Por: Sitri Deimos
Fragmento de “Las Leyendas de la Carne”
Llegado su decimosegundo cumpleaños, su padrino le entregó el más preciado de los regalos que le podían ser ofrecidos: la oportunidad de ser aprendiz en La Magna Biblioteca.
Fue en los primeros días de trabajo, entre escritos y manuscritos, cuando comenzó a leer entre líneas, a escuchar susurros en los rincones y voces en las sombras que atestiguaban la existencia de libros de magia, de códices que portaban el mayor de los conocimientos. Y fue también en los primeros días cuando el aprendiz se propuso encontrarlos. No tardó en hacerlo, no dudó en robarlos y no temió en leerlos.
Había diversos tipos de trabajos mágicos bajo las escrituras, pero a él solo le interesaba el conocimiento, saber sobre todo y todos y ser el ser más sabio que habitase en el mundo. Leyó sobre un dios que todo lo sabía y que todo conocimiento otorgaba.
Se entregó al ritual. Su devoción, voluntad y entrega impresionaron a la deidad, la cual lo consideró como un digno suplicante. Se mostró ante él hecho carne. Su envergadura a otra escala no humana, su aspecto imposible, de ser de pesadilla de nervios, carne y tendones alterados, hicieron que el muchacho casi desfalleciera. Pero sus ansias de conocer eran mayores que cualquier visión atroz. Se dirigió al monstruo:
-Deseo…
-Sé lo que deseas.
-Sí así es, puedes darme conocimiento.
-No como tú lo entiendes. Existen condiciones de infinitas terminaciones nerviosas. Estados que tu imaginación, por sagaz que sea, no podría ni siquiera soñar.
-¿…sí?
-Oh, sí. Desde luego que sí.
-Muéstrame.
-No habrá vuelta atrás. ¿Entiendes eso?
-Muéstrame.
No hizo falta una nueva invitación. Oyó el crujido del hueso de su propio cráneo acompañado de un dolor indescriptible. Sintió cómo la mandíbula se desencajaba de su lugar y la lengua caía fuera de su cavidad bucal.

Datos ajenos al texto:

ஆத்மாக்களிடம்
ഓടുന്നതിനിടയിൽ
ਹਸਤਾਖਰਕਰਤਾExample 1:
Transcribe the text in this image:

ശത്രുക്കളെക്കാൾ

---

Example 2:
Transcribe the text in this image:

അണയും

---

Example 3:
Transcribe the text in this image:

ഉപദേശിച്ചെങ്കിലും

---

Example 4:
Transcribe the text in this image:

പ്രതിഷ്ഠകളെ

Sus sentidos se agudizaron, potenciados hasta límites inhumanos. El dios ya no estaba. En su lugar, sobre la mesa, sus manuscritos aparecían sobrescritos, en un idioma extraño, en un lenguaje que sabía que solo él comprendía. Comenzó a leer.
Conoció el principio. El día de su nacimiento. Conoció lugares, tierras inexploradas más allá del gran océano. Conoció hongos que podían curar la peste y la putrefacción de las heridas que causaban la muerte de los hombres. Escuchó el chasquido de su propia nariz rompiéndose. A cada nuevo conocimiento, su cabeza crecía sin demarcaciones físicas. Y conoció que siempre sería un aprendiz.

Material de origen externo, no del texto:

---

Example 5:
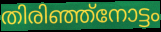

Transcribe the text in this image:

തിരിഞ്ഞ്നോട്ടം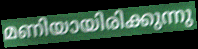
മണിയായിരിക്കുന്നു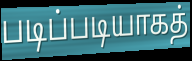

Supo de plantas que podrían aliviar su dolor, más creciente en cada frase leída, más intenso, inimaginablemente violento, engordando a la par que su cabeza. Supo que la inserción de un catéter largo y flexible, colocado en uno de los ventrículos del cerebro, y derivado a su peritoneo, aliviaría la presión encefálica. Y supo que esa noche, si se recostaba, moriría de un derrame cerebral por el peso de su cabeza.

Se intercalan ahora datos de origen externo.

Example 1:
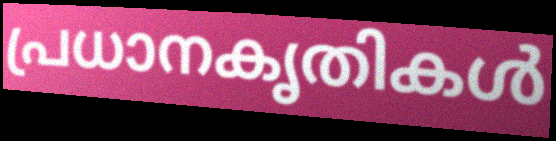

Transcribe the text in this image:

പ്രധാനകൃതികൾ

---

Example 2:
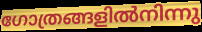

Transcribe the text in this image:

ഗോത്രങ്ങളിൽനിന്നു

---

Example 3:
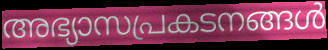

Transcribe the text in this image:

അഭ്യാസപ്രകടനങ്ങൾ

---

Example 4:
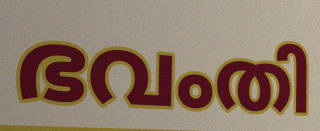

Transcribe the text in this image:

ഭവംതി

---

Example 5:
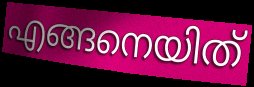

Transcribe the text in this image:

എങ്ങനെയിത്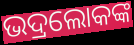
ଭଦ୍ରଲୋକଙ୍କ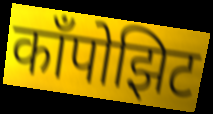
काँपोझिट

Los días se sucedieron aumentando el conocimiento y el sufrimiento, aunque el muchacho ya no era consciente del tiempo. Uno de los ojos se salió de su cuenca. Aprendió como dominar a los hombres y a las mujeres. Aprendió como hacer artefactos más veloces que los caballos y otros que surcaban los cielos. Aprendió que el hombre era estúpido y esa estupidez tenía fanatismo de nombre. Aprendió sobre bestias mecánicas de batalla, monstruos artificiales y que La Gran Guerra no sería la mayor de ellas. Y aprendió qué era el asco.
Entendió que La Magna Biblioteca sería la más grande jamás creada. Entendió cómo el hombre no quería entender, y cómo conflictos en nombre de dioses contrarios al conocimiento comenzaron a darle muerte. Vio su devastación cuando la tierra la tragó y el mar la enterró, tras arder fruto de las llamas, quedando destruida para siempre. Y entonces, lloró.